_WORK INSTRUCTIONS:_
Transcribe everything from "Sure, but notionally" down to "during the replication process." in the replication thread below.

Begin TEXT SEGMENT

2024-02-28 Thread William Faulk
> Might be worth re-reading

Well, I still don't really know the details of the replication process.

I have deduced that changes originated on a replica seem to prompt that replica 
to start a replication process with its peers, but I don't really know what 
happens then. There's a comparison of the RUVs of the two replicas, but does 
the initiating system send its RUV to the receiver, or does it go the other 
way, or do both happen? Does the comparison prompt the comparing system to send 
the changes it thinks the other system needs, or does it cause the comparing 
system to request new changes from the other? Maybe none of this really makes 
much difference, but the lack of technical detail around this makes me just 
question everything.

> It doesn't send a single CSN, the replication compares the RUVs and 
> determines the
> range of CSNs that are missing from the consumer. 

Sure, but notionally any changes that originated on that replica would be 
reflected in the max CSN for itself in the RUV that is used to compare. And at 
least one side is sending its RUV to the other during the replication process.

> It's also not immediate. Between the server accepting a change (add, mod 
> etc), the
> change is associated to a CSN. But then there may be a delay before the two 
> nodes actually
> communicate and exchange data. 

Sure, but the changes originated on this replica haven't made it to other 
replicas in weeks. This isn't a mere delay in replication.

> Generally you'd need replication logging (errorloglevel 8192). But it's very 
> noisy
> and can be hard to read. What you need to see is the ranges that they agree 
> to send.

End TEXT SEGMENT
Begin GIVEN ENTRIES

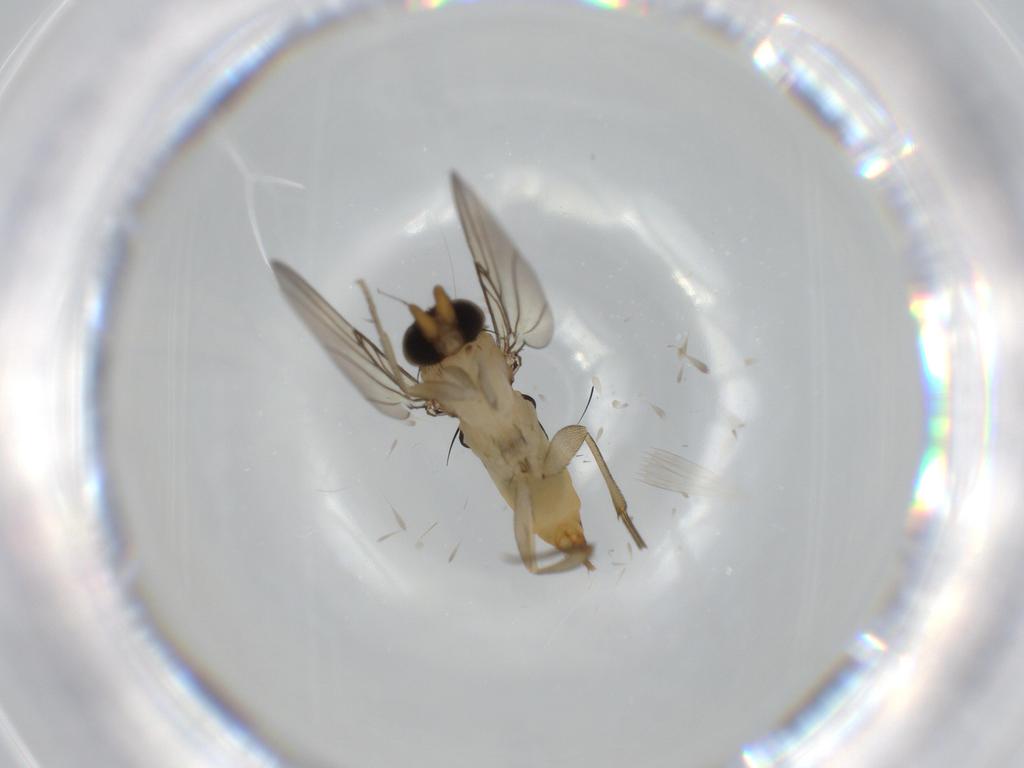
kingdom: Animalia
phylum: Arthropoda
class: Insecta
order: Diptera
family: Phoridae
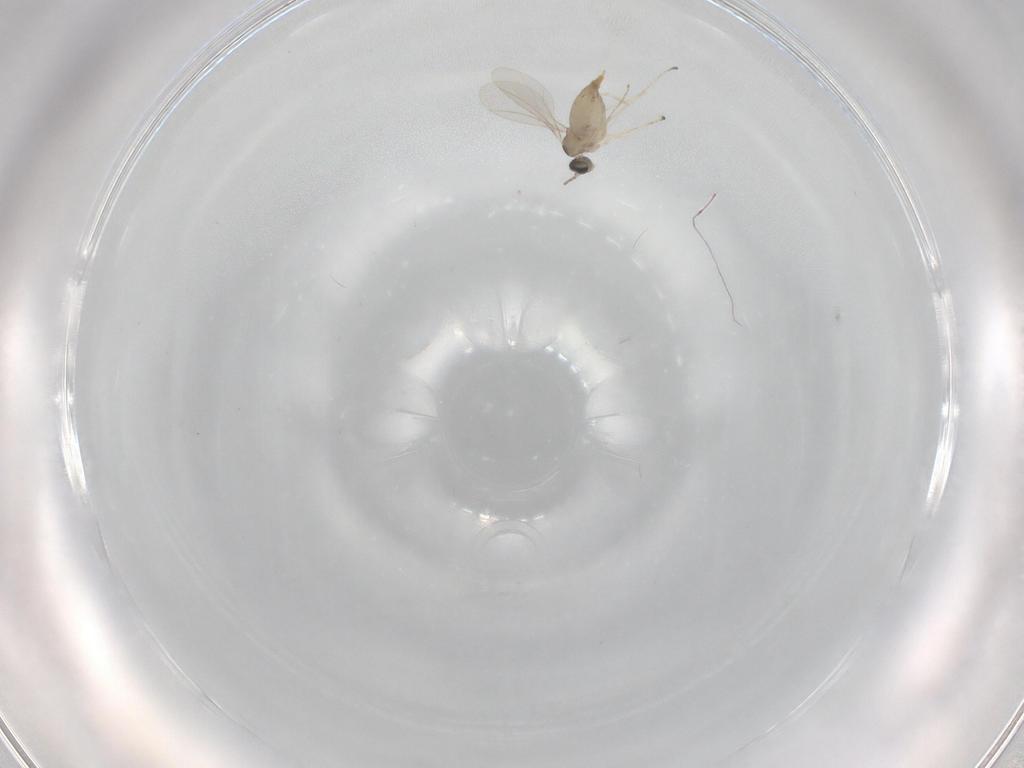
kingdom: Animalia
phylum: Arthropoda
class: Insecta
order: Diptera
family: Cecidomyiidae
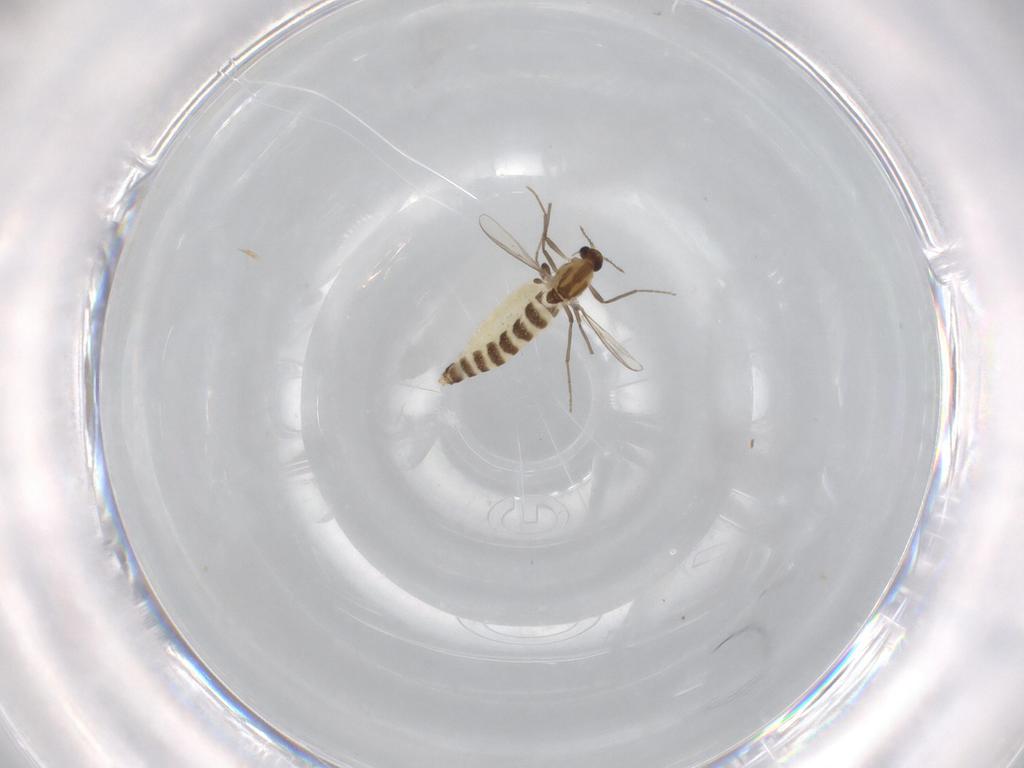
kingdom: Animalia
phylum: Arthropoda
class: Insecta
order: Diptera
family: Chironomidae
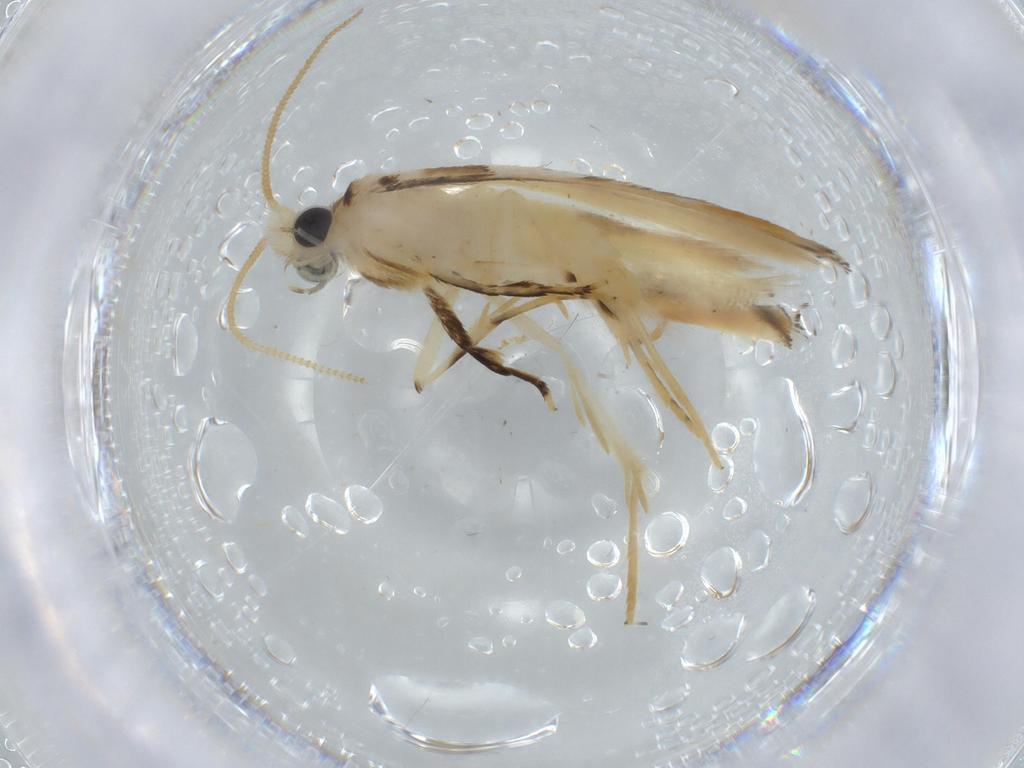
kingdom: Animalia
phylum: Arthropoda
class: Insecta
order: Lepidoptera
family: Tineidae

End GIVEN ENTRIES
Begin GIVEN ENTRIES

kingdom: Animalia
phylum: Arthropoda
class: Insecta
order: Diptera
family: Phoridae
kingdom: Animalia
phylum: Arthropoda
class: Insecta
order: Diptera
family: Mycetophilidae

End GIVEN ENTRIES

_WRITTEN SOLUTION:_
Sure, but notionally any changes that originated on that replica would be 
reflected in the max CSN for itself in the RUV that is used to compare. And at 
least one side is sending its RUV to the other during the replication process.